ENG 2850

Song of Myself

I liked this video because I resonated with his points. In the video, (00:59) John Doherty, a construction worker thought poetry was intimidating initially. He thought a lot of words and a lot of order “which did not belong together and that is challenge of it”. However, when we finished reading the long word, we felt so good.

“Song of myself” is a poem by Walt Whitman that is included in his work Leaves of Grass. The first published book for Whitman was the 1855 edition of Leaves of Grass. After that, he kept revising and adding to this book throughout his life. John said he could not understand when he first time read the poem, but once he did, once him came to understand, he felt like he has achieved something.

Before Whitman became a published poet, he was a schoolteacher and a journalist. He did not go to the top school and he let himself writing by immerse himself in Shakespeare and other classics.

In the poem section 13, Whitman wrote “Oxen that rattle the yoke and chain or halt in the leafy shade, what is that you express in your eyes?

It seems to me more than all the print I have read in my life.

My tread scares the wood-drake and wood-duck on my distant and day-long ramble,

They rise together, they slowly circle around.

I believe in those wing’d purposes,

And acknowledge red, yellow, white, playing within me,

And consider green and violet and the tufted crown intentional,

And do not call the tortoise unworthy because she is not something else,

And the jay in the woods never studied the gamut, yet trills pretty well to me,

And the look of the bay mare shames silliness out of me.”

Here, Whitman saw more meaning in the eyes of an ox than in all the books he has ever read. and he claimed that studying nature is more important than studying books or philosophy. John in the video said “those lines it is so encouraging. Whitman tells you what you’re thinking, and it seems like speaking directly to I when I read it. Those lines in mind no matter what I read now”. The connection we felt with the poem, for John was not due to the fact that Whitman talked about laborers or physical laborers working outside. It told us see things in life and in everyday existence that you hadn’t noticed. For the students, I might be learning the knowledge from the text book but I could not learn everything I needed to know from book. Whitman also told me the new way to get more was learning from life. I needed to discover things for myself through participating in the daily life, enjoying the moment and getting the higher experience. All of the experience I might have taken it for granted before.

Don Quixote–I have a dream!

When the play to 03:28, one of their first adventures involved Don Quixote was trying to attack a field of windmills, and thinking they were enchanted giants.
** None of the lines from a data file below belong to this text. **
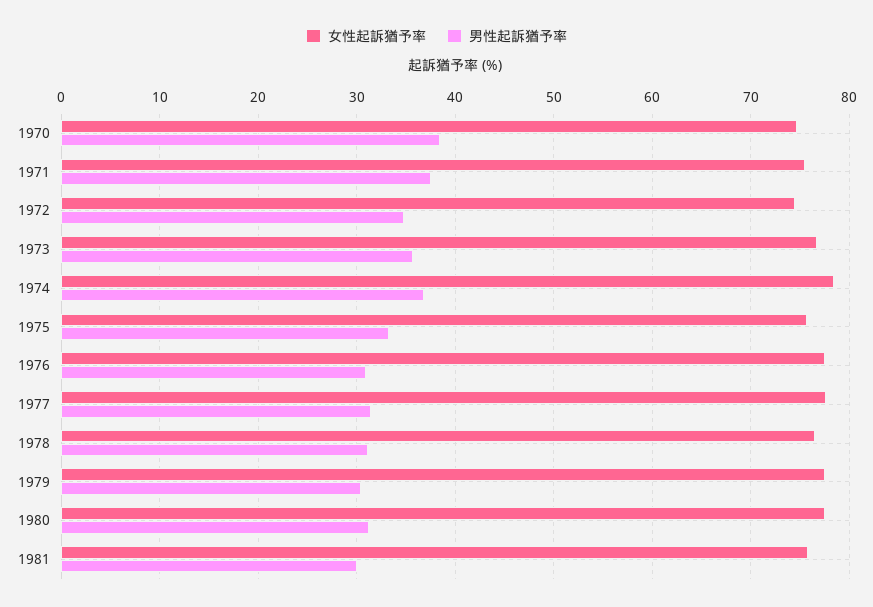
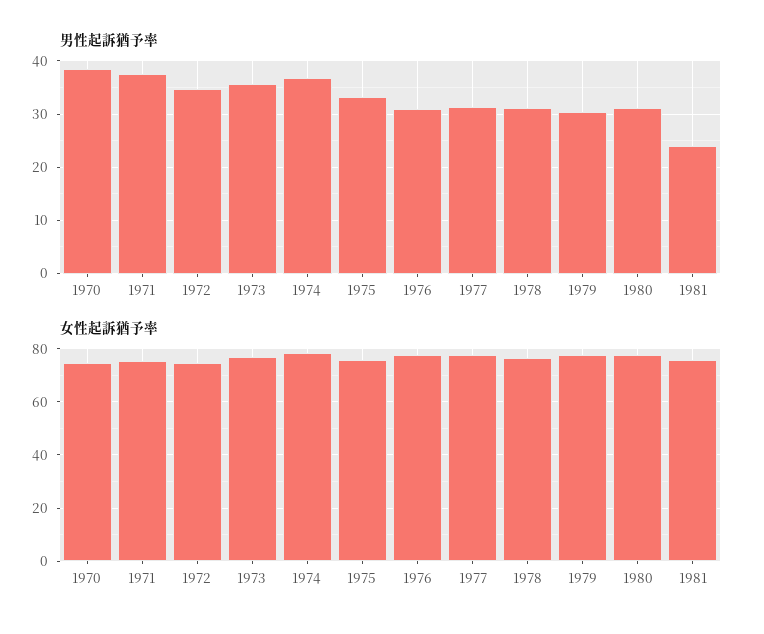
  {
    "女性起訴猶予率": {
      "1970": 75,
      "1971": 76,
      "1972": 75,
      "1973": 77,
      "1974": 78,
      "1975": 76,
      "1976": 78,
      "1977": 78,
      "1978": 77,
      "1979": 78,
      "1980": 78,
      "1981": 76
    },
    "男性起訴猶予率": {
      "1970": 38,
      "1971": 38,
      "1972": 35,
      "1973": 36,
      "1974": 37,
      "1975": 33,
      "1976": 31,
      "1977": 31,
      "1978": 31,
      "1979": 30,
      "1980": 31,
-     "1981": 30
+     "1981": 24
    }
  }

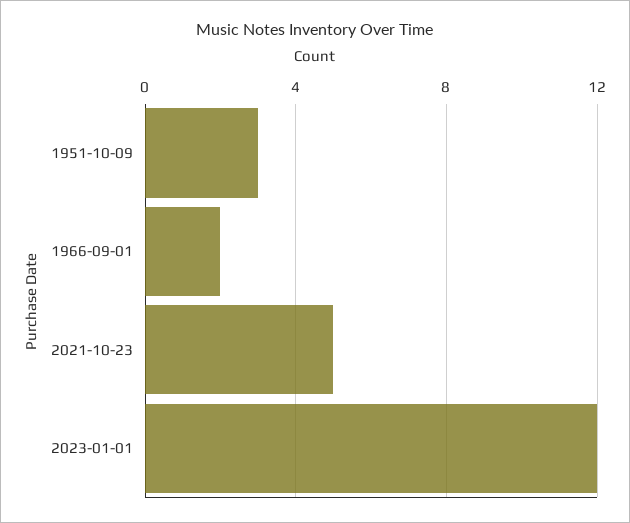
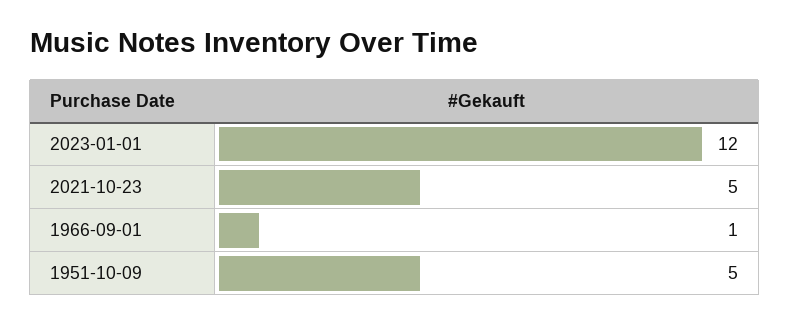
  {
-   "1951-10-09": 3,
+   "1951-10-09": 5,
-   "1966-09-01": 2,
+   "1966-09-01": 1,
    "2021-10-23": 5,
    "2023-01-01": 12
  }

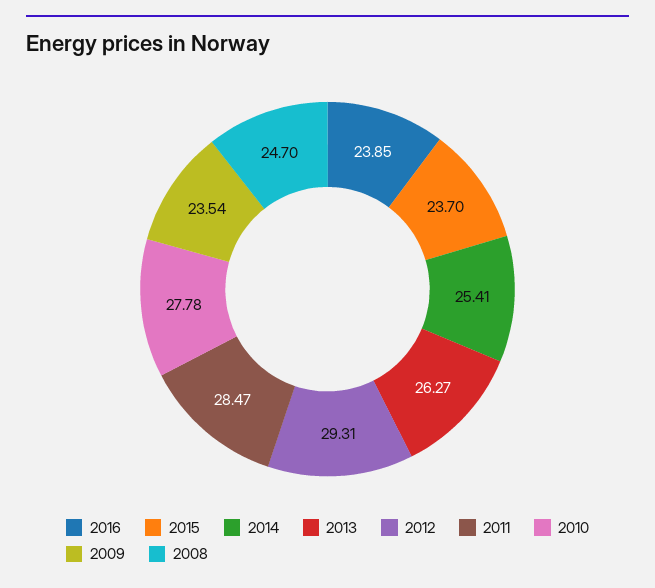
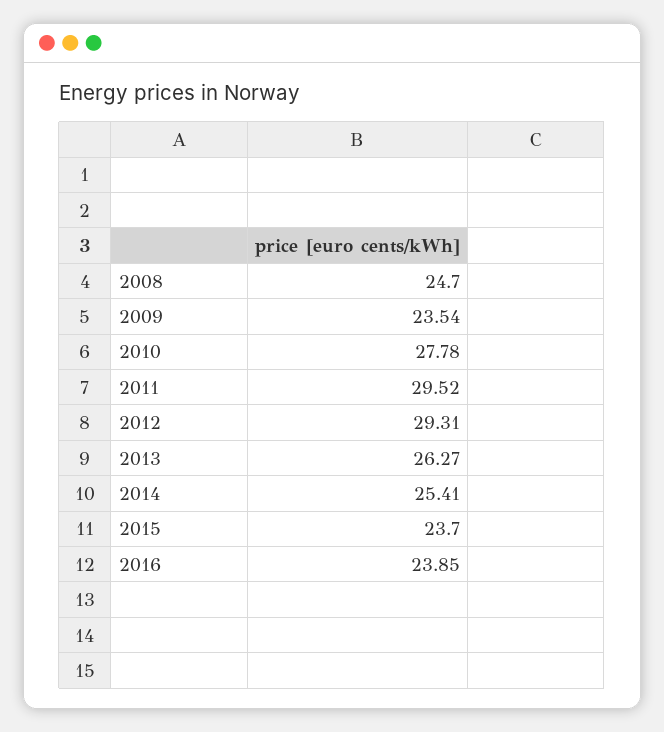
  {
    "2016": 23.85,
    "2015": 23.7,
    "2014": 25.41,
    "2013": 26.27,
    "2012": 29.31,
-   "2011": 28.47,
+   "2011": 29.52,
    "2010": 27.78,
    "2009": 23.54,
    "2008": 24.7
  }

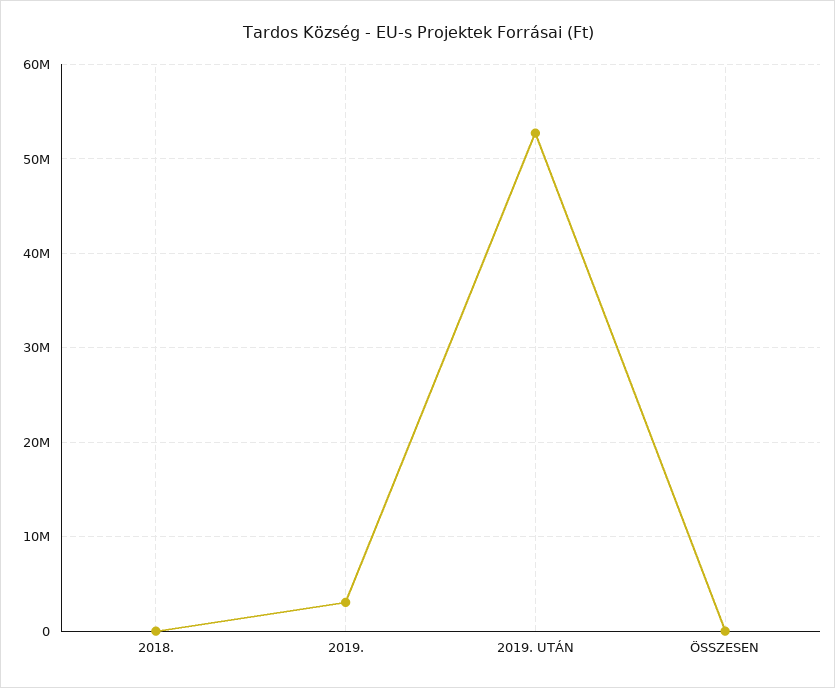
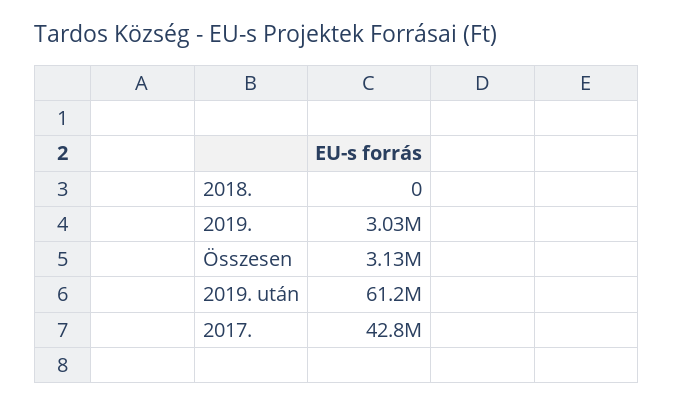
  {
    "2018.": 0,
    "2019.": 3030000,
-   "2019. UTÁN": 53000000,
+   "2019. UTÁN": 61200000,
-   "ÖSSZESEN": 0
+   "ÖSSZESEN": 3130000,
+   "2017.": 42800000
  }

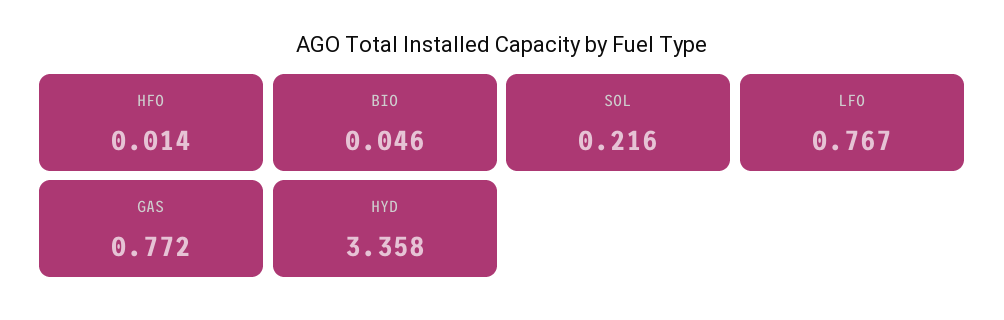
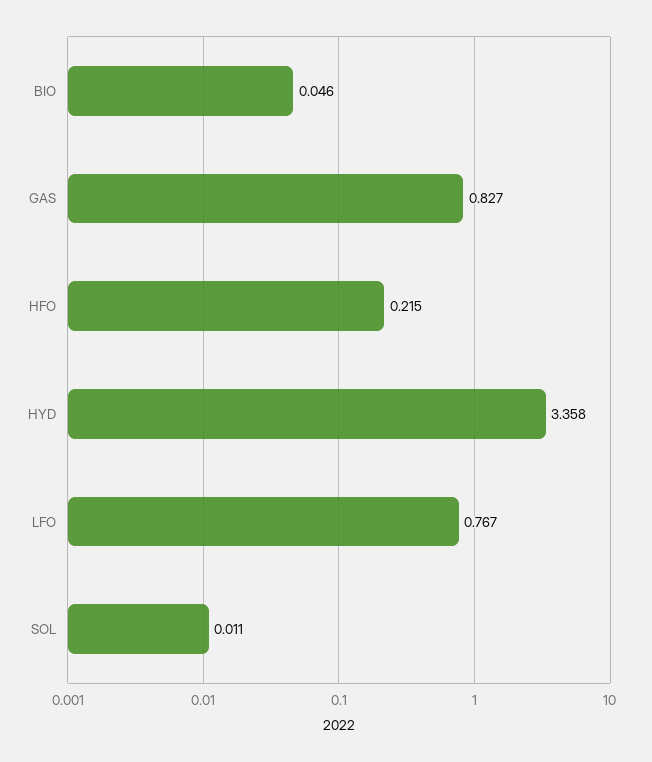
  {
-   "HFO": 0.014,
+   "HFO": 0.215,
    "BIO": 0.046,
-   "SOL": 0.216,
+   "SOL": 0.011,
    "LFO": 0.767,
-   "GAS": 0.772,
+   "GAS": 0.827,
    "HYD": 3.358
  }

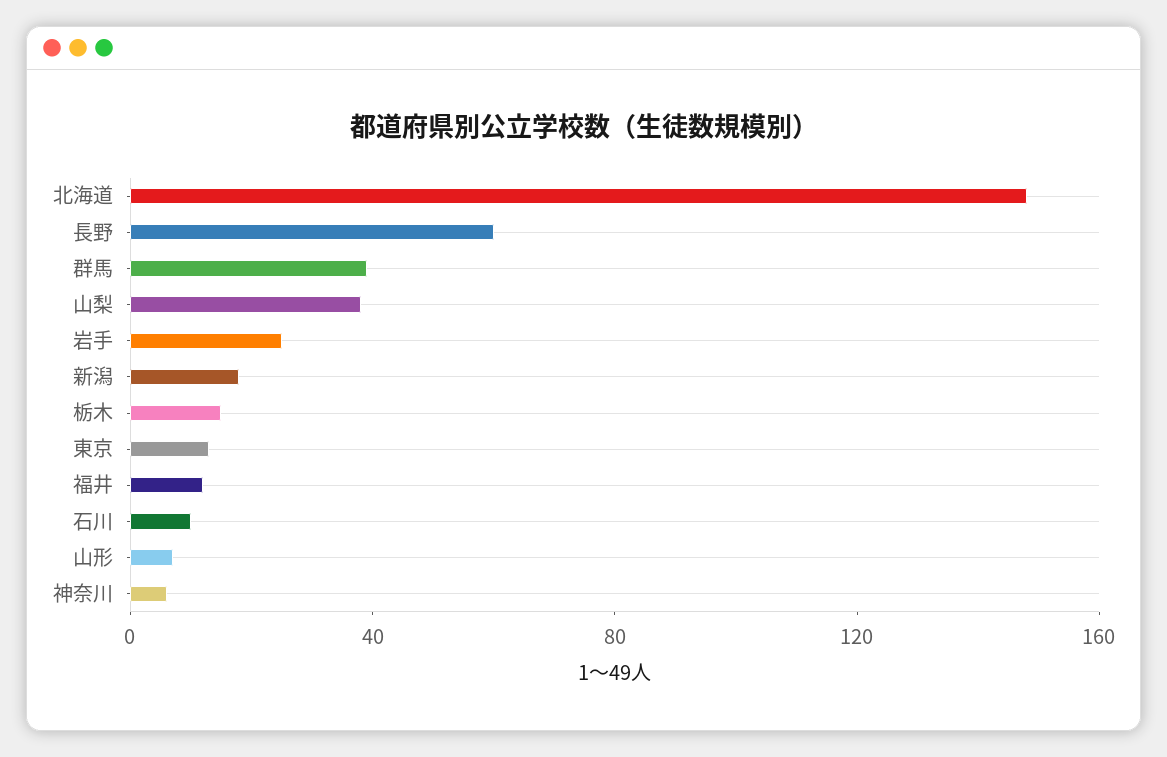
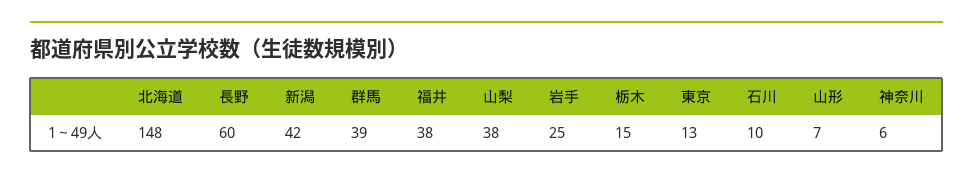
  {
    "北海道": 148,
    "長野": 60,
    "群馬": 39,
    "山梨": 38,
    "岩手": 25,
-   "新潟": 20,
+   "新潟": 42,
    "栃木": 15,
    "東京": 13,
-   "福井": 10,
+   "福井": 38,
    "石川": 10,
    "山形": 7,
    "神奈川": 6
  }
He was injured again but did not really hurt, and they continued on their way.

In chapter VIII, when Don Quixote and Sancho Panza came in sight of thirty forty windmills that there were on plain, and as soon as Don Quixote saw them, he told Sancho they were Giants.  “Don Quixote charged at one at full speed, and his lance gets caught in the windmill’s sail, throwing him and Rocinante to the ground.” We know that Don Quixote mistook for giants. This was a famously mistook that windmills looked like giants which were charging at them to do battle while Don Quixote himself as a fictional character. However, the windmills that he attacked very real things.

Don Quixote, who was obsessed with the chivalric romances novel all the time, was doing his knight dream, wearing an old armor, tying the helmet, naming the skinny horse, robbing the rich and helping the poor. All of those he did just for his dream. To become a real knight, he loses his sanity and did like an idiot. We thought Don Quixote was a joke. His words were mad. His behavior was grotesque. He had no idea of he and his servant Sancho became the jokes of the boring life of the princes and nobles.

In the end, even Don Quixote’s arrogant fantasy did not get a romantics ending. He was awakened and cried in the indifferent reality.

I am wondering who has never had a dream? Everyone has had an illusion when they are cognizant about the world. When they were young, they dreamed of becoming a scientist, an artist, a big star, and a young man with no regrets when they were encouraged. Fearlessly contending with the rules and regulations and on the road to chasing dreams, catching the wind-like poetry, exploring the meaning of life, traveling casually, running, singing, dancing, and going to love… We thought Don Quixote is an idiot who was living in the dream. And who is not Don Quixote?!